GR: One of the most recent kits we developed is for the detection of adulteration of A2 milk. A2 cows produce milk with an ancient type of β-casein protein that is marketed as easier to digest. Because it’s sold at a premium price, it’s also exposed to the risk of being mixed with standard milk. Another application is the authentication of Basmati rice. In this case, a certificate based on a DNA test is mandatory for imports, especially in Europe, as a food fraud prevention measure. “Free from” is another important product category. Here, the goal is to ensure that vegan products are not adulterated with substances of animal origin, or vice versa, that meat products are not mixed with cheaper vegetal ingredients or pork meat.

Q: How do your DNA rapid tests work? 

GR: Our test kits are based on the same principle of PCR: we look for a target genomic sequence that tells if a specific organism is present in the sample. We start with a few copies of the sequence and amplify them exponentially until we’re able to read them through fluorescent dyes. The problem with PCR is that, for it to start, the DNA you’re working with has to be pure. That in turn requires a sample preparation process that depends on lab equipment such as centrifuges and pipettes and specific technical skills to extract the DNA and purify it by removing all PCR inhibitors.

By contrast, the enzymes we use in our DNAFoil kits don’t need pure DNA to work. Liquid samples like milk are simply filtered, while cereals are ground with a disposable grinder. Once the sample is ready, the whole extraction and amplification process happens inside the kit. Further, our enzymes are stable at normal temperatures. They don’t need to be stored at -80°C or -20°C like those used in labs. That’s crucial if they are to be used in factories or farms where cold-chain shipment might not be available. 

Q: What’s the potential of DNA detection technology for preventing food fraud?

GR: Although DNA detection technology can be a very effective food fraud prevention tool, it seems like its potential is still untapped. Most of the requests for new test kits that we receive are from food businesses that want to launch new products or make production more sustainable and don’t have the option of waiting for laboratory results. That may change soon, though. Some food producers have started to add DNA markers to their products. We have a project right now with a coffee producer in Brazil who’s using this technique on the plants of their specialty coffee in order to easily detect adulteration with lower-quality beans. In Switzerland, Emmenthal and Gruyère cheese are produced with cultures that contain specific bacteria that won’t affect taste or texture but provide a unique fingerprint that makes authentication easier through a DNA test. In the future, as the use of CRISPR-targeted mutagenesis on food becomes more widespread, we are likely to see more of these anti-food fraud measures applied to products.
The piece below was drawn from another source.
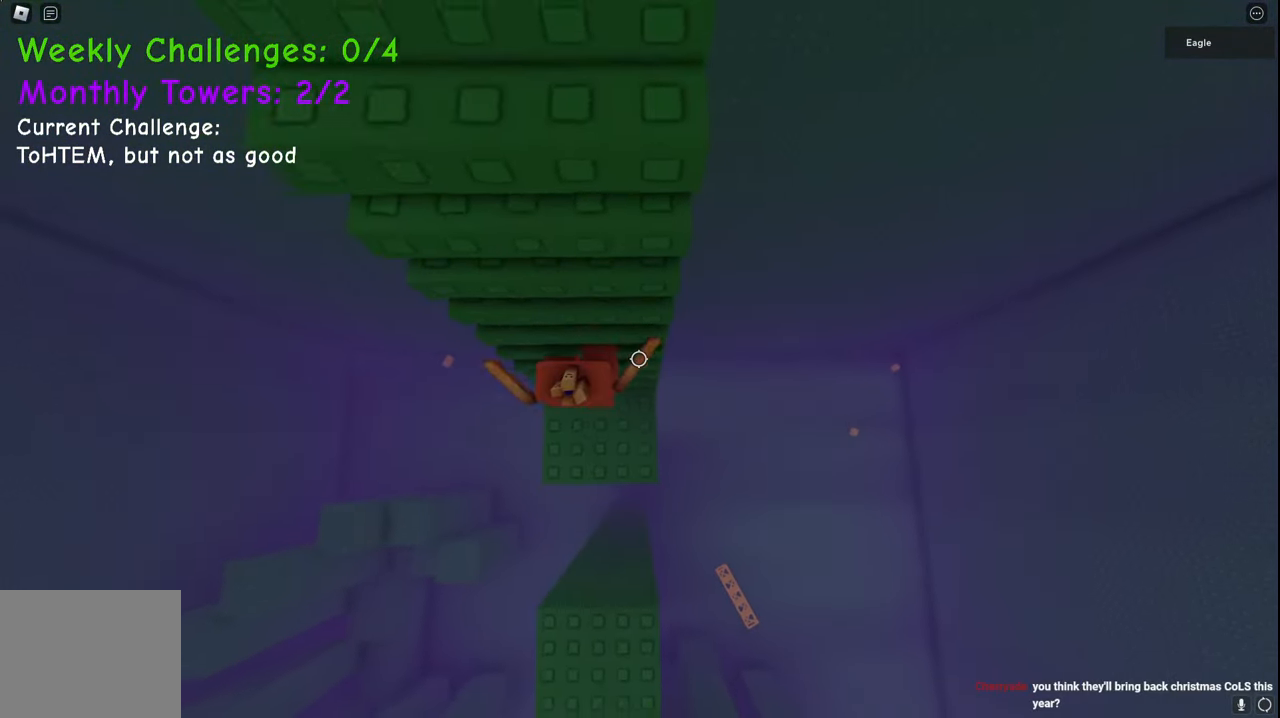
{"keys": ["w"], "events": [[333, "shift", "down"], [500, "shift", "up"]]}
Arun Chauhan is a lawyer based in the UK, specializing in fraud and financial crime. In 2016, he founded Tenet, a law firm that provides training and legal advice on disputes and compliance arising out of fraud and financial crime. Arun is also a regular speaker on counter fraud issues as well as an expert for the BBC and Trustee Director of The Fraud Advisory Panel, the UK’s leading anti-fraud charity.

Gianpaolo Rando, PhD, is CEO and co-founder of SwisseDeCode, a company that offers portable DNA testing solutions for food authenticity and composition. He has 15 years of experience in biotechnology and food technology and is co-inventor of the patent used in the DNAFoil tests.